Leviatán o del deseo y la pasión
Eduardo Hernando, en ‘La Constitución Sustantiva’, señala que uno de los aportes más importantes del Estado constitucional es sin duda el concepto de autonomía, esto es, la capacidad de elección de la cual gozarían o deberían hacerlo, todos los seres humanos y que les permitiría, entre otras cosas, el diseñar libremente sus propios planes de vida sin que nadie pueda oponerse a ellos.
En realidad, dice que existen varias fórmulas de percibir la autonomía, en un primer término puede ser entendida como mera elección y en la cual intervienen básicamente nuestros deseos, preferencias, necesidades, etc. Ese concepto de autonomía se encuentra en el Leviatán de Hobbes.
Hobbes, examina la voluntad y la conducta humanas, tendentes siempre a la acción motivada por el deseo: el poder del hombre reside en su capacidad de actuar, y la adquisición del poder se convierte en una búsqueda permanente y dominada por la pasión.
El deseo y la pasión, empero, lleva a algunos a soñar con cosas fuera de su alcance o que no enriquezcan su vida, o peor aún, que no contribuyan a que los otros proyectos de vida también se realicen.
Todos recordamos aterrados y consternados la entrevista de Castillo a una emisora internacional cuando aseveró que el país es su escuela y que él está en un proceso de aprendizaje, la presidencia era para él un proceso de ensayo-error.
Lamentable. De terror. Es cierto. Pero más triste y tétrico aún es que el último escenario electoral no era mucho mejor. Una cantidad lamentable de candidatos mediocres, oportunistas y sin ningún mérito notorio.
Yo puedo querer ser astronauta o estrella de rock, pero si no tengo el talento o las capacidades para llevarlo a cabo, no basta mi autonomía o libertad para elegir. El problema es cuando deseo cosas para lo que no estoy preparado que tienen incidencia en terceros como es la política.
El aparato del Estado está lleno de sectores complejos con su propia dinámica y normatividad y se necesita más que entusiasmo para poder llevar las riendas de un país. La institución de la presidencia requiere de un conocimiento importante de la cosa pública, es cierto, pero requiere también capacidad política para tomar decisiones en última instancia y resolver problemas de carácter político.
No bastan los sueños febriles de quienes añoran un cargo público para lograr el reconocimiento que nunca tuvieron en su vida profesional por su falta de talento o mediocridad, o quienes ven en la política la solución de sus problemas económicos.
Los ciudadanos no tienen confianza en sus parlamentarios, ni en sus gobiernos, ni en sus presidentes, ni, especialmente, en sus partidos políticos.

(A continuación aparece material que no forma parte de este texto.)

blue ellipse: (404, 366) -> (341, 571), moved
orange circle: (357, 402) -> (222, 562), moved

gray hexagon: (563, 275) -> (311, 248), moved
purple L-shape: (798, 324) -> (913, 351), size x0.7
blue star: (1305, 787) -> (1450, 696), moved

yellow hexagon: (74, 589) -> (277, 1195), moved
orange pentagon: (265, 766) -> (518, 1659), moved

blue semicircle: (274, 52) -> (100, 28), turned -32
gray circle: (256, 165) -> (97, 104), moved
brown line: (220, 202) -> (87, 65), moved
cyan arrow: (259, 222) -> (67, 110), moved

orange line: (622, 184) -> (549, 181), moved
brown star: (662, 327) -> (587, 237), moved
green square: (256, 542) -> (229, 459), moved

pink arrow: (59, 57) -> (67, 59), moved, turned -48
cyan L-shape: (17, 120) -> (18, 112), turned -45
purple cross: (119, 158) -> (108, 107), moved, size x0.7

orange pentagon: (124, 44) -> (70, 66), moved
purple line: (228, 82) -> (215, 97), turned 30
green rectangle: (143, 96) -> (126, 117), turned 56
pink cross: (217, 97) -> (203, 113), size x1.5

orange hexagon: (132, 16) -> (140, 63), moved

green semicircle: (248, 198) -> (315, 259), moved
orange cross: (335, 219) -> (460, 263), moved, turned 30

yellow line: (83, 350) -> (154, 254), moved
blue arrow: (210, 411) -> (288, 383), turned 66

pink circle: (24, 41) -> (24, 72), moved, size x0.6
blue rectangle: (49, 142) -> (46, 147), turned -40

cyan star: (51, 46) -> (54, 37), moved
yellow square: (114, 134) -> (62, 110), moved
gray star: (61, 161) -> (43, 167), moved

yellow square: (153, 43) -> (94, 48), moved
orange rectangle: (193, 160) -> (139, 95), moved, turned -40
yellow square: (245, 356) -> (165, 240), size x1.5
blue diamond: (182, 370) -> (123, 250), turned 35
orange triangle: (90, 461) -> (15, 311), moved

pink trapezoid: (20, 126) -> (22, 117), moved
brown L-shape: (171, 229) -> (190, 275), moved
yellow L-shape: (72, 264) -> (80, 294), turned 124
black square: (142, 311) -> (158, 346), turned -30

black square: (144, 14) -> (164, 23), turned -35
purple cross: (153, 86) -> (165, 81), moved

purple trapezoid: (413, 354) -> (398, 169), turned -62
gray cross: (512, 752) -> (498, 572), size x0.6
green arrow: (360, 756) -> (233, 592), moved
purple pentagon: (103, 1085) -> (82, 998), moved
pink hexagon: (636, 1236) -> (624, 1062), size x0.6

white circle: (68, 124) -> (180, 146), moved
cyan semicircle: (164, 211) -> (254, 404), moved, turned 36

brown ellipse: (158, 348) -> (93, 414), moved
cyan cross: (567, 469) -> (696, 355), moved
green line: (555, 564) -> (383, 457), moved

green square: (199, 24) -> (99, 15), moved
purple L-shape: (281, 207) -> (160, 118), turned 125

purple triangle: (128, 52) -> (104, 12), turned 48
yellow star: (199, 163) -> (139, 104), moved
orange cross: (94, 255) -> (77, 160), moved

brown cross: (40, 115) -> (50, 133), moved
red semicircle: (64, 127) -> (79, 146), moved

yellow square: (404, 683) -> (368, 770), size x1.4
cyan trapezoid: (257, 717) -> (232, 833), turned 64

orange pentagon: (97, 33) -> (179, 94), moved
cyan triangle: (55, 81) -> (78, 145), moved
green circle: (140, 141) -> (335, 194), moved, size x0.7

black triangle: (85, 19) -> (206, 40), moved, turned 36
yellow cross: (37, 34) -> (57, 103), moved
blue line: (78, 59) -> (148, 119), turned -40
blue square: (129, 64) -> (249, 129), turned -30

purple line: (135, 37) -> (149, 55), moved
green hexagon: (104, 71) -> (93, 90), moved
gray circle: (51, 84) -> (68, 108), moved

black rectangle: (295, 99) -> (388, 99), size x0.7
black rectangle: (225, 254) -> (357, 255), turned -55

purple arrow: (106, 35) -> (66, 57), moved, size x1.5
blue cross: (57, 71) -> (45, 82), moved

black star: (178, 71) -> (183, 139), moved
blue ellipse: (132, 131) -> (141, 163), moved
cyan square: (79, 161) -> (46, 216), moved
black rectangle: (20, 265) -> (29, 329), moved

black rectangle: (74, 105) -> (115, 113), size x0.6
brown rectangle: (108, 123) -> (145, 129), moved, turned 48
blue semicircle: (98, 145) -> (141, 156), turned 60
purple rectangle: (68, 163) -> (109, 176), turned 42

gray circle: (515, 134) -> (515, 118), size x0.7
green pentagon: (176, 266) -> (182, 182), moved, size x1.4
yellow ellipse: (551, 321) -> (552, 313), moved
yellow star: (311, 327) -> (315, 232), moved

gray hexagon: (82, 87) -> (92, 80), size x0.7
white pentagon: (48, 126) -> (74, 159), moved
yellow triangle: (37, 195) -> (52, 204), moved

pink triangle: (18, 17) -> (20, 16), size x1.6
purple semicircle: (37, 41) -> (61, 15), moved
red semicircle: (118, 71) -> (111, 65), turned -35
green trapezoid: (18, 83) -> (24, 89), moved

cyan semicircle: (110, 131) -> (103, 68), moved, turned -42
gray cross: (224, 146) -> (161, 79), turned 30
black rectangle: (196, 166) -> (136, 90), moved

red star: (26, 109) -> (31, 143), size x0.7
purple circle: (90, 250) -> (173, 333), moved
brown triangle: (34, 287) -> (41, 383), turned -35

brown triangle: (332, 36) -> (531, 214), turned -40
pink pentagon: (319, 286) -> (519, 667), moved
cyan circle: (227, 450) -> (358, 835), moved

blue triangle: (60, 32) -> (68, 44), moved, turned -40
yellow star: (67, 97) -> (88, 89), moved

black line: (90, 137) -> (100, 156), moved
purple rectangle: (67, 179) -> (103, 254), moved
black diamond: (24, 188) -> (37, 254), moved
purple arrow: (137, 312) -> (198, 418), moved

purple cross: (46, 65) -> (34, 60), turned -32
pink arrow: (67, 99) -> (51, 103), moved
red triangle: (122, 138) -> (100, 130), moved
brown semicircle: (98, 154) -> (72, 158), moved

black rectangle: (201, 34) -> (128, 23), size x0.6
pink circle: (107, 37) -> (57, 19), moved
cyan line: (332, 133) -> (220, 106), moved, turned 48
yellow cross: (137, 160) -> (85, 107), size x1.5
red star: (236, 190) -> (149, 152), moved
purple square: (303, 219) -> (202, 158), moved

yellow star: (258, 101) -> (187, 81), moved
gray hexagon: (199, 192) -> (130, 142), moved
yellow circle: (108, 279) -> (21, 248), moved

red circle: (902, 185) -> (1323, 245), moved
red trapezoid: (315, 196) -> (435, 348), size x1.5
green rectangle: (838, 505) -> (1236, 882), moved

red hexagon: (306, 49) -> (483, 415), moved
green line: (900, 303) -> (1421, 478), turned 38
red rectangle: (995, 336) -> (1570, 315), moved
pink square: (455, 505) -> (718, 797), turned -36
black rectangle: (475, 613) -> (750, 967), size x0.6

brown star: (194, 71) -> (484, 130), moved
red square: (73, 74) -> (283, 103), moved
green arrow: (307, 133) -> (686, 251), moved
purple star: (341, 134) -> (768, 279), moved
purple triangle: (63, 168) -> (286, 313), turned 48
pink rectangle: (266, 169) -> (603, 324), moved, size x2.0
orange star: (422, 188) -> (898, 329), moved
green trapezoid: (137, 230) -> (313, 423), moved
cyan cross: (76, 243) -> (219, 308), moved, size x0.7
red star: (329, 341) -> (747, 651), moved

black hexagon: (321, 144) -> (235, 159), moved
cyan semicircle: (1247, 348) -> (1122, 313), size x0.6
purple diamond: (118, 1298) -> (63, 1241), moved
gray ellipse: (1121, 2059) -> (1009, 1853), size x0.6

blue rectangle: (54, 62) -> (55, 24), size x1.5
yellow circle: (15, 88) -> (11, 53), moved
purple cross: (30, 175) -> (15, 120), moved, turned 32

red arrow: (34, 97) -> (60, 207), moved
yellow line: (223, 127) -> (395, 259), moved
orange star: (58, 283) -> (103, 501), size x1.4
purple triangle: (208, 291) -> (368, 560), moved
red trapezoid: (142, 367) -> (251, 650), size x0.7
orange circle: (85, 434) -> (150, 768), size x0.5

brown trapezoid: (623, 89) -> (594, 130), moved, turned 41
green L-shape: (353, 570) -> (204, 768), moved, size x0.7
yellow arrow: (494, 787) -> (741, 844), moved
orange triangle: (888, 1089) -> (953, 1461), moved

Hay un rechazo unánime hacia todos los partidos políticos.
La ciudadanía en general, pero en especial los jóvenes, piensan que la clase política es una casta dominada por unos cuantos de imposible acceso que se ha encerrado en sí misma y no se preocupan de los intereses de los ciudadanos más que para vender una opción en un mercado electoral cada cinco años.
En fin, tengo la esperanza que un día, un candidato probo, con preparación académica, profesional y política y sin afanes aventureros, decida entrar en la contienda y obtenga el apoyo popular que se refleja en la intención de voto.
Ese día elegiremos un buen presidente y comenzaremos a pensar políticamente distinto como nación y nunca jamás elegir a alguien que “esté aprendiendo a ser presidente”, como un estudiante de medicina aprendiendo a operar, y nosotros, un país, echados en el quirófano a corazón abierto.